Excerpted passage =
This remarkable book is a compelling history of love and hate spanning every continent, religion and era, told through the destruction of 21 statues. Peter Hughes’ original approach, blending philosophy, psychology and history, explores how these symbols of our identity give us more than an understanding of our past. In the wars that rage around them, they may also hold the key to our future.
The 21 statues are Hatshepsut (Ancient Egypt), Nero (Suffolk, UK), Athena (Syria), Buddhas of Bamiyan (Afghanistan), Hecate (Constantinople), Our Lady of Caversham (near Reading, UK), Huitzilopochtli (Mexico), Confucius (China), Louis XV (France), Mendelssohn (Germany), The Confederate Monument (US), Sir John A. Macdonald (Canada), Christopher Columbus (Venezuela), Edward Colston (Bristol, UK), Cecil Rhodes (South Africa), George Washington (US), Stalin (Hungary), Yagan (Australia), Saddam Hussein (Iraq), B. R. Ambedkar (India) and Frederick Douglass (US).
The book includes a black and white illustration of each statue and an illustrated map showing their geographical location.
A History of Love and Hate in 21 Statues is a profound and necessary meditation on identity which resonates powerfully today as statues tumble around the world.
Available Editions
EDITION | Other Format |
ISBN | 9780711266124 |
PRICE | $26.00 (USD) |
PAGES | 336 |
Featured Reviews
The title explains the book well. We learn of the stories behind 21 statues that were either controversial when they were put up, or have since become controversial. The statues seem to perpetuate the controversy becoming a lightning rod for clashing factions and often being attacked, desecrated or toppled themselves. Sometimes the controversy is immediate and sometimes it flares up after years of forgetting and benign neglect. There is a lot of discussion of the nature and power of this violence against statues.
The stories range from the ancient world to the present, but most are fairly recent. The narrative explanations are clearly written and accessible - informative without being fussy. It is a timely topic, following a sudden wave of awareness about the kinds of statued subjects that have been peopling our public places. The ideas of hate and love are explored in ways that manage to be both easy to follow and yet interesting.
This issue of how statues serve as a kind of living presence is discussed in the first story (Hatshepsut from ancient Egypt, whose gender made her a likely target) and directly linked to our contemporary experience. The balance of stories and thoughtful reflections (and between original history and the statues’ afterlives) is neatly managed and the book is pleasantly lively and engaging to read.

Supplied information =

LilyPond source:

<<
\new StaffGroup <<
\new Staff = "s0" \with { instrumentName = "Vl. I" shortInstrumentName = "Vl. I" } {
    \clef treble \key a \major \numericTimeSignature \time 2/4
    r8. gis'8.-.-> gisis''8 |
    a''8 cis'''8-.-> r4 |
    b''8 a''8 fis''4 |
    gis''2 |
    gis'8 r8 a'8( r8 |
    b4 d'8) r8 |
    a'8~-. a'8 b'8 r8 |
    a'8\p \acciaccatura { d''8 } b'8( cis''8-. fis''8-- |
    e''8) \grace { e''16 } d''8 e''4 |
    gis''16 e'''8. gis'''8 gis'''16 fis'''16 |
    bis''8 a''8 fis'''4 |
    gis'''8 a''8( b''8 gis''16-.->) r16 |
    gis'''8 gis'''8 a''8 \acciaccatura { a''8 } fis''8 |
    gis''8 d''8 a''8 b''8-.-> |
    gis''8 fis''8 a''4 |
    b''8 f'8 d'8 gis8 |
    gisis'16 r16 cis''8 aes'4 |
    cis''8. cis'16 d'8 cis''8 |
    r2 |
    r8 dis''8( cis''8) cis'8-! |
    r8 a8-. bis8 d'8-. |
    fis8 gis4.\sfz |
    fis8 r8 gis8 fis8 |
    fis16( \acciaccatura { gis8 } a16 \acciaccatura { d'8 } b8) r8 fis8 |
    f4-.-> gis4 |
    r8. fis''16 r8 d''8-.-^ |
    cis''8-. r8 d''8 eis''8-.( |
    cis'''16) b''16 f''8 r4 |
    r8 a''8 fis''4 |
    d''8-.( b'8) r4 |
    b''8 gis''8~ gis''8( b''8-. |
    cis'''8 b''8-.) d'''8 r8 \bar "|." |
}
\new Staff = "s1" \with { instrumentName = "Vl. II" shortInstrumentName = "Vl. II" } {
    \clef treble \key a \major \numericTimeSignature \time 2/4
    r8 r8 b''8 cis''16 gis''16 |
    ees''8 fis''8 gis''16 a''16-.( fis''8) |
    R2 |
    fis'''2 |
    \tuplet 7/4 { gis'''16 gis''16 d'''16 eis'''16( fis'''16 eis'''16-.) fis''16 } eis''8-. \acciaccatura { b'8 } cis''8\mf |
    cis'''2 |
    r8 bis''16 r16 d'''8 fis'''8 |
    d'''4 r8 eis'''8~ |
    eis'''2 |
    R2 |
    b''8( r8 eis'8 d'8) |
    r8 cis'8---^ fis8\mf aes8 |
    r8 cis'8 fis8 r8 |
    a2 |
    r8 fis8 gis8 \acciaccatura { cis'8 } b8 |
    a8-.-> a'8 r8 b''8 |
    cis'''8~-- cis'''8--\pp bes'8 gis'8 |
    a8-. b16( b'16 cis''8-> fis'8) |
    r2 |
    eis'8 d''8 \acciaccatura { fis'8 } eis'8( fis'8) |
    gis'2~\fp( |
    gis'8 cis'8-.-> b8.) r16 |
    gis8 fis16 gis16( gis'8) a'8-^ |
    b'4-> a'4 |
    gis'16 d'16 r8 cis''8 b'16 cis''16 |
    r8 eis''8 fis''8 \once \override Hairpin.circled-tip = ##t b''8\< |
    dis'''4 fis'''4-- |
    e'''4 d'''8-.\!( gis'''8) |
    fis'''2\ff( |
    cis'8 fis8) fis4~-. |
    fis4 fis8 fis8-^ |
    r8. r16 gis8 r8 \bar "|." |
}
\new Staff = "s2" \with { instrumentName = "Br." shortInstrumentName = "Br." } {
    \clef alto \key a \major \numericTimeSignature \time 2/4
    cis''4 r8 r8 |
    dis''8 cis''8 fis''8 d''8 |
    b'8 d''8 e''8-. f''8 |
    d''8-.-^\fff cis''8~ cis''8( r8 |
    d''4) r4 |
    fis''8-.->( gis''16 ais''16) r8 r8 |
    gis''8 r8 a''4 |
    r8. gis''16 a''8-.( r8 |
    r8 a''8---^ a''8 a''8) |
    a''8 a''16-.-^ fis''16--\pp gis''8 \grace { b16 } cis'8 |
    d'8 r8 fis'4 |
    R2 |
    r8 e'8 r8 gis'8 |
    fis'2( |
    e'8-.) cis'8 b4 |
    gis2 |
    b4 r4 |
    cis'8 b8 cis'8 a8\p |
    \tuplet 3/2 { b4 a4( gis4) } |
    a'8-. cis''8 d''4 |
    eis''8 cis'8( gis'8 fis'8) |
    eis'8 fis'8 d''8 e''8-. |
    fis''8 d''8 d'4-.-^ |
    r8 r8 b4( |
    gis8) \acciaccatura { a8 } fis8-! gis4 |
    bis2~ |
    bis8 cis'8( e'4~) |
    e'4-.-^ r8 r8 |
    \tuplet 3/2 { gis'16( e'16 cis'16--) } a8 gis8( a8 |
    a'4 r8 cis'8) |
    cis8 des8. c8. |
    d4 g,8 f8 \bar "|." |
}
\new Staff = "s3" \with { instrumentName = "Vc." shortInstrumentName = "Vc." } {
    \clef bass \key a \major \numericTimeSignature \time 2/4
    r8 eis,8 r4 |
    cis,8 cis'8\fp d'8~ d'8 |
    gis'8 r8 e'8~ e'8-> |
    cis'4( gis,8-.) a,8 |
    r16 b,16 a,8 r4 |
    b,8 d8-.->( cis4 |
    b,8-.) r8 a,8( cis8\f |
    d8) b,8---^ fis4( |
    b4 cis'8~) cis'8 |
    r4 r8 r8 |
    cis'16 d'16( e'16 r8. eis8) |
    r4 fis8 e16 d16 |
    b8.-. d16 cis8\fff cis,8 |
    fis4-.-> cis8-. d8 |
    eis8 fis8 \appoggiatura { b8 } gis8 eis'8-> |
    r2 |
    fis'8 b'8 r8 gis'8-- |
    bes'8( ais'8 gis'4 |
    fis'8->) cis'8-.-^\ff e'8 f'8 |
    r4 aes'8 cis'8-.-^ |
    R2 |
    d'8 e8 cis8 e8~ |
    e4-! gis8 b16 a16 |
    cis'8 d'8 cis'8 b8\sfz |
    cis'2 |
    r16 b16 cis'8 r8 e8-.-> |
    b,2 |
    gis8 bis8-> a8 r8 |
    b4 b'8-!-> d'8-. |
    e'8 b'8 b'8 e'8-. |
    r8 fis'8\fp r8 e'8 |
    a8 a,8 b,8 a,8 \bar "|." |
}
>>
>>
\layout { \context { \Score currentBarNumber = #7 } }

Set task 1 = Please return the statues passage word for word, starting at "The 21 statues" and ending at "Frederick Douglass (US).".
Set task 2 = Write the next part of the statues passage, picking up after its last sentence.

Exercise answer 1 =
The 21 statues are Hatshepsut (Ancient Egypt), Nero (Suffolk, UK), Athena (Syria), Buddhas of Bamiyan (Afghanistan), Hecate (Constantinople), Our Lady of Caversham (near Reading, UK), Huitzilopochtli (Mexico), Confucius (China), Louis XV (France), Mendelssohn (Germany), The Confederate Monument (US), Sir John A. Macdonald (Canada), Christopher Columbus (Venezuela), Edward Colston (Bristol, UK), Cecil Rhodes (South Africa), George Washington (US), Stalin (Hungary), Yagan (Australia), Saddam Hussein (Iraq), B. R. Ambedkar (India) and Frederick Douglass (US).

Exercise answer 2 =
This very erudite book does exactly what you'd expect it to do, given the black history of this current decade. Statues are slightly peculiar things – one to the king rediscovered and reinterred just years ago in my home city still gets gifts of his emblematic white rose every now and again, even when the statue cannot be aware of that and his grave is just yards away. But giving flowers to a lump of metal in honour of the person represented by said lump is little when it comes to the vengeance, bigotry, anger and self-appointed rightness and righteousness of those who demolish them. From frenzied ISIS 'warriors' to hacked-off hoodlums, all are here, and we learn of the statues, the stories behind them, and the stories behind their demolition, defacement and displacement.
I did fear that, after a suitably concise yet classics-quoting introduction, and a couple of these essays, the book might seem fairly repetitive - there are clearly a few lessons to be had from the acts of anti-statue violence of our day and age, and I felt if we had to have them all represented each and every time, for each and every statue, the book would be a labour. But the benefits of such an erudite author is that the story of each statue can lead to different thoughts, a different presentation of a different moral, each time. Hence a head of Nero is the impetus for a history lesson into the man and his tutor, the stoic Seneca, and we see what his philosophy tells us about the issue, only for Athena being demolished (twice) to show us what her standpoint in "The Oresteia" should have told the iconoclasts.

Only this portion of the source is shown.